Common, arctic, sandwich and even roseate and sooty terns have all been spotted here although the common, arctic and sandwich are the most common species.

This year sandwich terns are definitely ruling the nest as far as numbers go.

tern2.jpg

The two islands in the lagoon at Cemlyn are home to thousands as well as a healthy population of black headed gulls.

The terns nest alongside these gulls for a reason. The black headed gulls are quite a feisty mob and although they will take a few tern eggs for food, they will also protect the area from larger predators such as greater black backed gulls.
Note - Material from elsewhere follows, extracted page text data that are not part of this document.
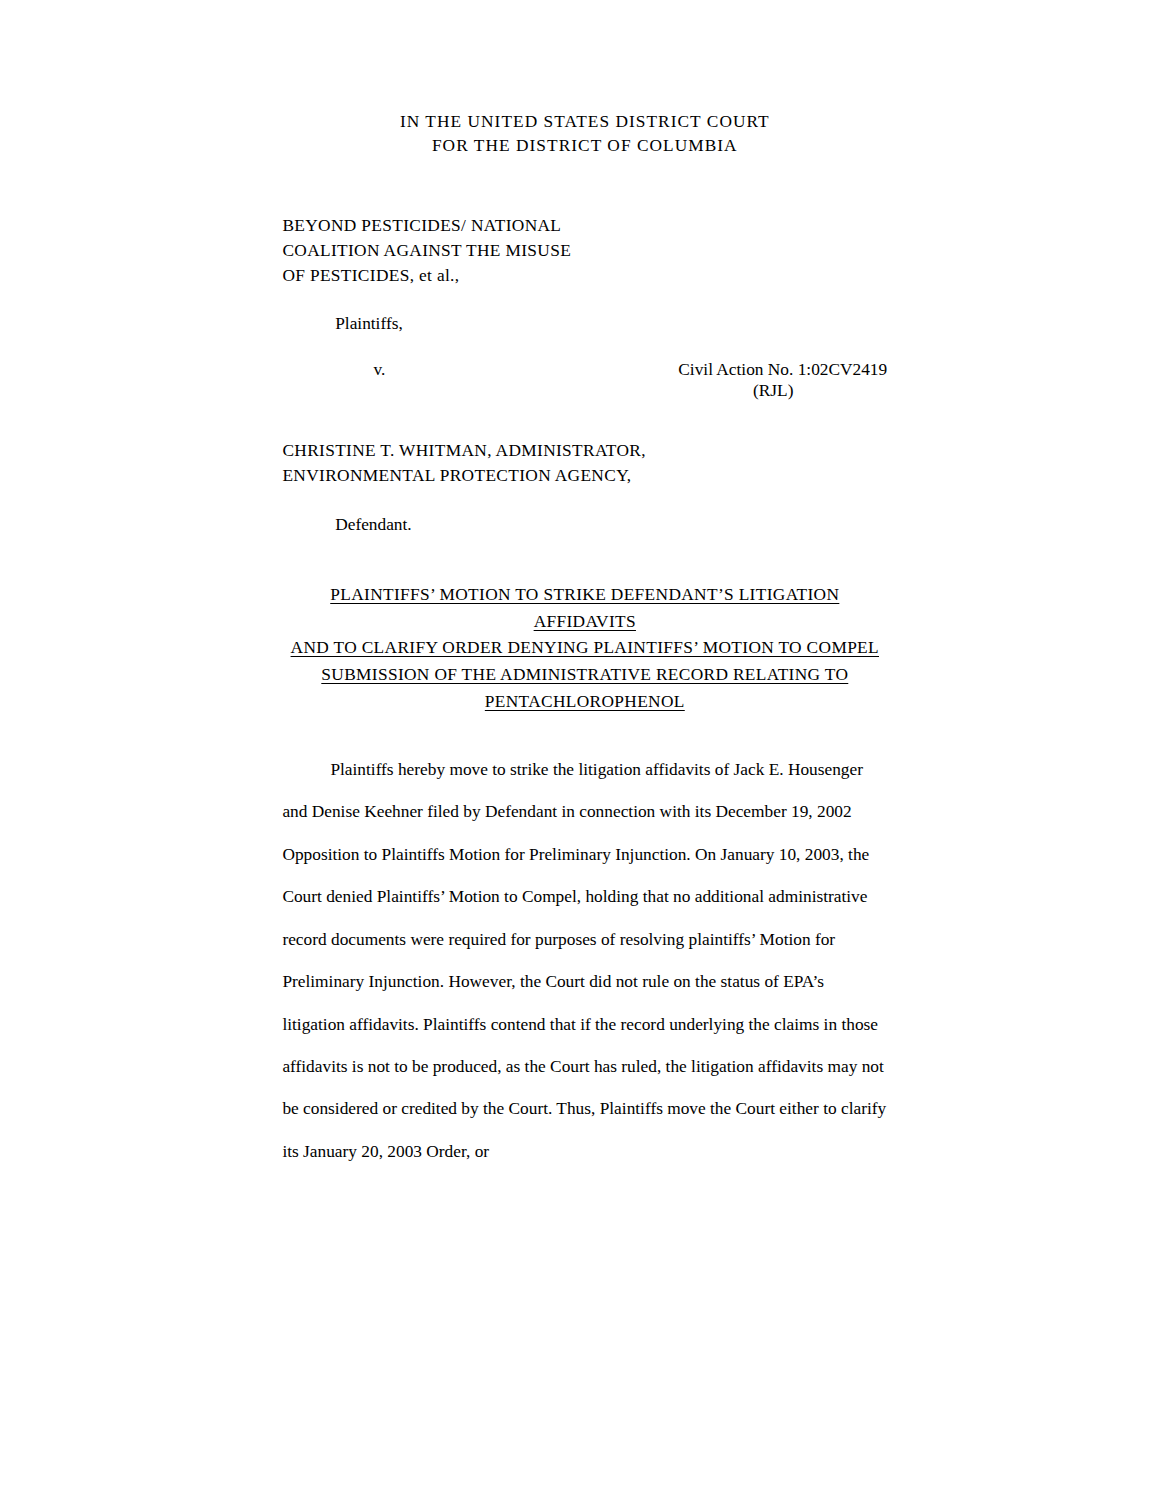IN THE UNITED STATES DISTRICT COURT
FOR THE DISTRICT OF COLUMBIA
BEYOND PESTICIDES/ NATIONAL
COALITION AGAINST THE MISUSE
OF PESTICIDES, et al.,
Plaintiffs,
v. Civil Action No. 1:02CV2419(RJL)
CHRISTINE T. WHITMAN, ADMINISTRATOR,
ENVIRONMENTAL PROTECTION AGENCY,
Defendant.
PLAINTIFFS’ MOTION TO STRIKE DEFENDANT’S LITIGATION AFFIDAVITS
AND TO CLARIFY ORDER DENYING PLAINTIFFS’ MOTION TO COMPEL
SUBMISSION OF THE ADMINISTRATIVE RECORD RELATING TO
PENTACHLOROPHENOL
Plaintiffs hereby move to strike the litigation affidavits of Jack E. Housenger and Denise Keehner filed by Defendant in connection with its December 19, 2002 Opposition to Plaintiffs Motion for Preliminary Injunction. On January 10, 2003, the Court denied Plaintiffs’ Motion to Compel, holding that no additional administrative record documents were required for purposes of resolving plaintiffs’ Motion for Preliminary Injunction. However, the Court did not rule on the status of EPA’s litigation affidavits. Plaintiffs contend that if the record underlying the claims in those affidavits is not to be produced, as the Court has ruled, the litigation affidavits may not be considered or credited by the Court. Thus, Plaintiffs move the Court either to clarify its January 20, 2003 Order, or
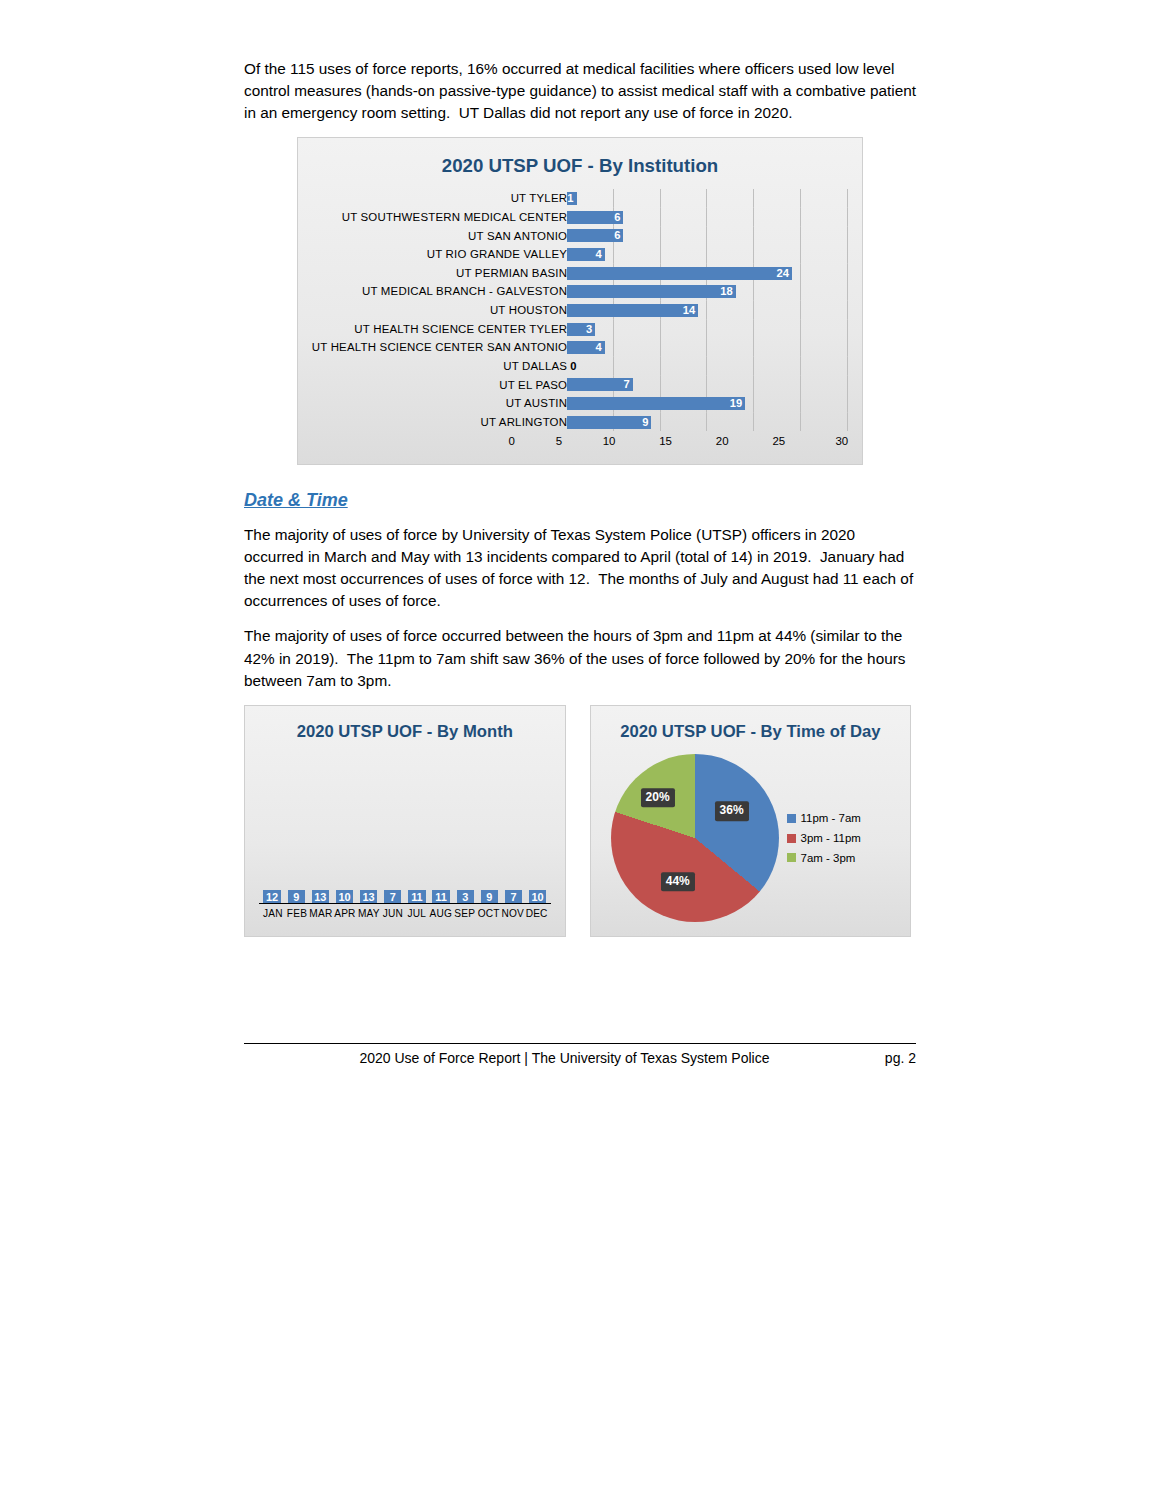Of the 115 uses of force reports, 16% occurred at medical facilities where officers used low level control measures (hands-on passive-type guidance) to assist medical staff with a combative patient in an emergency room setting. UT Dallas did not report any use of force in 2020.
2020 UTSP UOF - By Institution
| UT TYLER | 1 |
| UT SOUTHWESTERN MEDICAL CENTER | 6 |
| UT SAN ANTONIO | 6 |
| UT RIO GRANDE VALLEY | 4 |
| UT PERMIAN BASIN | 24 |
| UT MEDICAL BRANCH - GALVESTON | 18 |
| UT HOUSTON | 14 |
| UT HEALTH SCIENCE CENTER TYLER | 3 |
| UT HEALTH SCIENCE CENTER SAN ANTONIO | 4 |
| UT DALLAS | 0 |
| UT EL PASO | 7 |
| UT AUSTIN | 19 |
| UT ARLINGTON | 9 |
051015202530
Date & Time
The majority of uses of force by University of Texas System Police (UTSP) officers in 2020 occurred in March and May with 13 incidents compared to April (total of 14) in 2019. January had the next most occurrences of uses of force with 12. The months of July and August had 11 each of occurrences of uses of force.
The majority of uses of force occurred between the hours of 3pm and 11pm at 44% (similar to the 42% in 2019). The 11pm to 7am shift saw 36% of the uses of force followed by 20% for the hours between 7am to 3pm.
2020 UTSP UOF - By Month
12
9
13
10
13
7
11
11
3
9
7
10
JAN FEB MAR APR MAY JUN JUL AUG SEP OCT NOV DEC
2020 UTSP UOF - By Time of Day
36% 44% 20%
11pm - 7am
3pm - 11pm
7am - 3pm
2020 Use of Force Report | The University of Texas System Policepg. 2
It also struck me watching that there might be another reason: it can't be a coincidence that both the terns and gulls have black heads so I think they might also nest together for sheer safety in numbers?

tern3.jpg

When a predator flies over, the terns 'dread' which involves hundreds of them taking off at once and flying above the nest site which is very impressive to watch.

Sometimes they'll do this just for the hell of it but it's mainly done as a defensive tactic against birds of prey, gulls and grey herons etc

Roseate terns, little terns and even sooty terns have also passed through on occasion and the importance of this site can not be over stated as it is one of the last remaining locations in Wales where sandwich terns nest.